Korean Ginseng Festival 2013 in Singapore

The Embassy of the Republic of Korea hosted a 2-day event to introduce Korea's most symbolic health food, Korean Ginseng to the local community.   The Korean Ginseng Festival 2013 allowed guests to get acquainted with the goodness of Korean Ginseng and to discover why the 6-year Korean Ginseng is praised to be the highest quality ginseng in the world.  This natural medicine has been appreciated globally for its unique set of health benefits, including enhancing the immune system as well as boosting the stamina.

The Guest-of-Honour, Mrs Seo Ki Ae, spouse of the Ambassador of the Republic of Korea, launched the festival on 7 November 2013 at Hansang Family Restaurant.  Guest speaker, Professor Kim Si-Kwan, President of The Korean Society of Ginseng, shared the findings from his extensive research in the study of the King of Herbs.  Prof Kim has won numerous academic awards and accolades in the study of Korean Ginseng.

The sharing was followed by a cooking demonstration on using the Korean Ginseng as an ingredient in traditional such as the Korean Ginseng Chicken Soup and the Beef Stew with Korean Ginseng and Sweet Pumpkin; and a Ginseng-themed buffet.

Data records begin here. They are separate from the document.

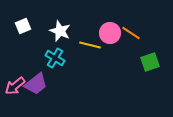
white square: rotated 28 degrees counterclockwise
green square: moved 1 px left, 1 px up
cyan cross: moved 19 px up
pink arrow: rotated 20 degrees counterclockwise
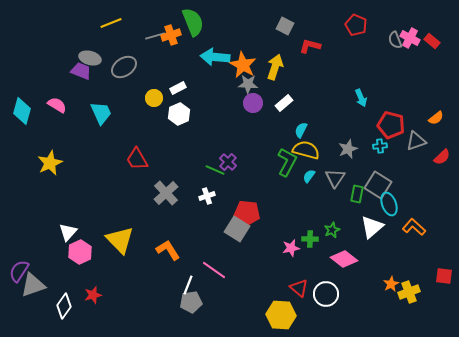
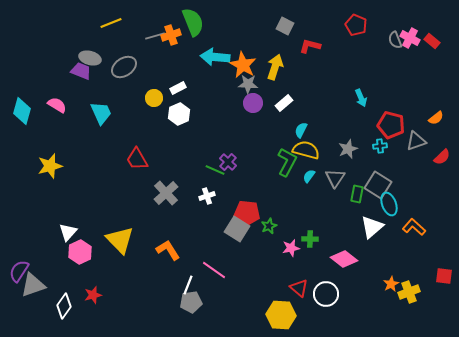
yellow star at (50, 163): moved 3 px down; rotated 10 degrees clockwise
green star at (332, 230): moved 63 px left, 4 px up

Snacks included Susam Shake, Insam Daechu Cha (Ginseng and Red Date Tea), Insam Latte, Insam Ice Cream, Insam Sherbet and Insam Goguma Mat Tang (Deep fried Ginseng and Sweet Potato).

The buffet line was really sumptuous.  Appetisers including Susam Salad (Ginseng salad), Insam Sak Jook (Ginseng Chicken porridge), Insam Japchae (Ginseng Sweet Potato Noodle), Insam Goojol Pan (Flour roll stuffed with 8 ingredients) and Insam Sanjok (Ginseng skewers).

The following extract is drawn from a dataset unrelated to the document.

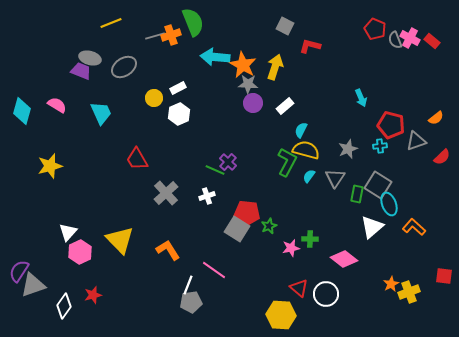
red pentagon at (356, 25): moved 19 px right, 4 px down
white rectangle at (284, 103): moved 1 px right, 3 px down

Other than Samgyetang (Ginseng Chicken Soup), there was also Insam Ddok Galdi (Ginseng Beef Patty), Insam Ganpoonggi (Deep fried chicken and ginseng), Insam Danhabook Galbi Jim (Beef Stew with Sweet Potato) and Ogok Bab (Mixed grain rice).

Traditional desserts including Gyong Dan (Rice cake stuffed with bean paste), Hodduk (Traditional Korean Pancake with nuts and topped with brown sugar syrup) and Sujong Gua (Cinnamon punch) were also served to sweetened the buffet treat.